UK suffers more flight cancellations after air traffic failure

Reuters7 days ago
LONDON, July 31 (Reuters) - Nearly two dozen flights to and from UK airports were cancelled on Thursday, a day after technical problems with Britain's air traffic control system caused widespread disruption across the country.
National Air Traffic Services (NATS), which provides air traffic control services for planes flying in UK airspace and the eastern part of the North Atlantic, said on Wednesday its systems were fully operational with capacity returning to normal after it switched to a back-up system.
The second outage in recent years at NATS also affected Gatwick Airport near London, Edinburgh Airport in Scotland, and other locations, resulting in 122 cancellations as of 1830 GMT on Wednesday, according to aviation analytics firm Cirium.

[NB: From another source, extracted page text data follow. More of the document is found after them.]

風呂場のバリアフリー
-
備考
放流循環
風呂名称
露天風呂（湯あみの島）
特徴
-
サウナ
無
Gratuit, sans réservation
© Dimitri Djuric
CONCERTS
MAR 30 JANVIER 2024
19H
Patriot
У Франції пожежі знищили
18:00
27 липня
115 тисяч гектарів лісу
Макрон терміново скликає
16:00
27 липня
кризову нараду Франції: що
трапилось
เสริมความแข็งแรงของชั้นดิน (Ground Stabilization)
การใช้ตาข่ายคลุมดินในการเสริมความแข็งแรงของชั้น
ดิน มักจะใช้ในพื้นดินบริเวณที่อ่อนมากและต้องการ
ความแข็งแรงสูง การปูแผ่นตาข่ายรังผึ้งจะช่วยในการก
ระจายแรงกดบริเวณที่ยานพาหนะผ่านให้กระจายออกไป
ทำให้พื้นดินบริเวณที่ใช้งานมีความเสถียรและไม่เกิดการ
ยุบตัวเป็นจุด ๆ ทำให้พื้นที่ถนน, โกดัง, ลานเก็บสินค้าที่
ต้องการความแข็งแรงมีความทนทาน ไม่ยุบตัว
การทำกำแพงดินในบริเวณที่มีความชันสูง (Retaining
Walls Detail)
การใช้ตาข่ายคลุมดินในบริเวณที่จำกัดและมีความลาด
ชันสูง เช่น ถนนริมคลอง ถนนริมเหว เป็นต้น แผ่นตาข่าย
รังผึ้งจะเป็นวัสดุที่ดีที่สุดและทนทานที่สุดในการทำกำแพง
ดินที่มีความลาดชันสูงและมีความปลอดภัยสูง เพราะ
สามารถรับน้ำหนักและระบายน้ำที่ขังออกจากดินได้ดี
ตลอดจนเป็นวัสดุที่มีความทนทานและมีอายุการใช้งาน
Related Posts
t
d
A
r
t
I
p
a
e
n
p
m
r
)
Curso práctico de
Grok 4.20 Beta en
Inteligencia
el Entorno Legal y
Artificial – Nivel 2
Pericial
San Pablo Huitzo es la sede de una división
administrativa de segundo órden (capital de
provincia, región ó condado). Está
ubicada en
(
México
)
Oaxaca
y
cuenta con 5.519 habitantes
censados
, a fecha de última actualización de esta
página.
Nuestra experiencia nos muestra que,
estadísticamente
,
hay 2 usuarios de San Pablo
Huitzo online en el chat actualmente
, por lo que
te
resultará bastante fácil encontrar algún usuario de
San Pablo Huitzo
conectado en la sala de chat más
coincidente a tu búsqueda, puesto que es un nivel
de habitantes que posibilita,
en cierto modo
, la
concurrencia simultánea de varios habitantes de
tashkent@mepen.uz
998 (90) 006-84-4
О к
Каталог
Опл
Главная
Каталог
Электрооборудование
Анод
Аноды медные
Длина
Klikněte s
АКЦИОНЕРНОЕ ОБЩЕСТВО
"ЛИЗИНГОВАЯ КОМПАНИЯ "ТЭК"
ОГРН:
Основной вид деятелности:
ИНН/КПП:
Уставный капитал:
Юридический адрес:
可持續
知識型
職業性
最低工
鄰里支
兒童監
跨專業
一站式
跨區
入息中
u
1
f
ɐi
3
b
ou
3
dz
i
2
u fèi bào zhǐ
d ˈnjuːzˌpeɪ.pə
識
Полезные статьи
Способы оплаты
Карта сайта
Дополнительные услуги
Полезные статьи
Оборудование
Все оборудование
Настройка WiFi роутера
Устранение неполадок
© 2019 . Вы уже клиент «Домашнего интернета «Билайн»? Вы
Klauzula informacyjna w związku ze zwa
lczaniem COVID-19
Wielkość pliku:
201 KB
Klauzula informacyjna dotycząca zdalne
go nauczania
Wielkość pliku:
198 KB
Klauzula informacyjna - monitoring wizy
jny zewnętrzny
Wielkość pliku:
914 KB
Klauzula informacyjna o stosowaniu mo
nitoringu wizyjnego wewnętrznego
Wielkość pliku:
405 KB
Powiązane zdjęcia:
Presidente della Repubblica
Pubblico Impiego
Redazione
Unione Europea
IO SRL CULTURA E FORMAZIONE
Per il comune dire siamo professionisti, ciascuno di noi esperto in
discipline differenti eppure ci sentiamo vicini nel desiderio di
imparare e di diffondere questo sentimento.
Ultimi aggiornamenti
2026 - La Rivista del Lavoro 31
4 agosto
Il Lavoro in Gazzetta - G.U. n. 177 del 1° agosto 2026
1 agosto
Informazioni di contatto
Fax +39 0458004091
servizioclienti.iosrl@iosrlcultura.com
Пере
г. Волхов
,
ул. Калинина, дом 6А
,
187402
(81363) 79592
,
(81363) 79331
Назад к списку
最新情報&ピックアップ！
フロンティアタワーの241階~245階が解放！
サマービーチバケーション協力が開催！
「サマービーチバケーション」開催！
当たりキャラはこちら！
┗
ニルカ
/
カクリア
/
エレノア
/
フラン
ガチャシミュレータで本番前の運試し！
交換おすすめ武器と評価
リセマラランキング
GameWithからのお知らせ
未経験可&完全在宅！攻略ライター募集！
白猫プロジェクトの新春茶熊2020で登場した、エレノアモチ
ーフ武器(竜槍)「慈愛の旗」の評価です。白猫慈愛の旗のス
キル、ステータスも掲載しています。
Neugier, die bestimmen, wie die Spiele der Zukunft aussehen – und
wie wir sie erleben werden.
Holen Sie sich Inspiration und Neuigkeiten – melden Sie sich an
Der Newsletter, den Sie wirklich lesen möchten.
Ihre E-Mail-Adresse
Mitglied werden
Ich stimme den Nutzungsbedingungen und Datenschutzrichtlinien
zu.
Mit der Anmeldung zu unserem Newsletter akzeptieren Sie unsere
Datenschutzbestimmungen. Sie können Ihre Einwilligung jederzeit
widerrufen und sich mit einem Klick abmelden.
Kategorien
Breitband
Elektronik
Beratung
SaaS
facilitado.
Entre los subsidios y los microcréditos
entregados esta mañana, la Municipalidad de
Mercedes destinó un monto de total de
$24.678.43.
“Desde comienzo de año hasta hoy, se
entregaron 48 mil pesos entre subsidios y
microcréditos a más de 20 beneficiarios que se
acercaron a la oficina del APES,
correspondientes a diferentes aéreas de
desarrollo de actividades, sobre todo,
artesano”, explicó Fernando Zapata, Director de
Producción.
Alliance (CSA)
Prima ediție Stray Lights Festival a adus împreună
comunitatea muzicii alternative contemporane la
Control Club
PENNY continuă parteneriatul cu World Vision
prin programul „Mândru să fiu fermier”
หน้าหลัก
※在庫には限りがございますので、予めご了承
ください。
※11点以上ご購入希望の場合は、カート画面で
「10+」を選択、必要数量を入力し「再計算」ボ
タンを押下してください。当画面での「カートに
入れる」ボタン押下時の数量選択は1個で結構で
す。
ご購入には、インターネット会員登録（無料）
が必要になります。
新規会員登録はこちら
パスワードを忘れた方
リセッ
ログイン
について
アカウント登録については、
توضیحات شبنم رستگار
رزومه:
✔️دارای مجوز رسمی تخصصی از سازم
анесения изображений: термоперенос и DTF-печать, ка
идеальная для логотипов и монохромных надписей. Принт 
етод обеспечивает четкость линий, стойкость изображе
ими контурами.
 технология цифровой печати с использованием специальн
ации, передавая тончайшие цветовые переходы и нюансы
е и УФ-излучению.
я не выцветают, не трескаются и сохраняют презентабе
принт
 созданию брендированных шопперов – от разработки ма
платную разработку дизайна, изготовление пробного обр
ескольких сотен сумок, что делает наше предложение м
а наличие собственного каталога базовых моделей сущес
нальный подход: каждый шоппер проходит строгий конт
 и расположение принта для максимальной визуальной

Transport minister Heidi Alexander said she would meet NATS' chief executive Martin Rolfe "to understand what happened and how we can prevent reoccurrence".
NATS is working closely with airlines and airports to clear the backlog, Alexander wrote on social media platform X. Across UK airports, twelve departures and eleven arrivals had been cancelled on Thursday as of 0730 GMT, according to Cirium.
At least 16 flights, including departures to Brussels and Toronto and arrivals from New York and Berlin, had been cancelled at Heathrow Airport, according to its website.
The airport, Britain's largest and Europe's busiest, was also hit by a fire at a power sub-station in March which stranded thousands of passengers.
Ryanair Chief Operating Officer Neal McMahon called on NATS' Rolfe to resign, saying no lessons had been learnt since the August 2023 disruption caused by a malfunctioning in the automatic processing of flight plans.
NATS, which on Wednesday apologised to those affected by the failure, did not immediately respond to a Reuters request for a response to McMahon's comments.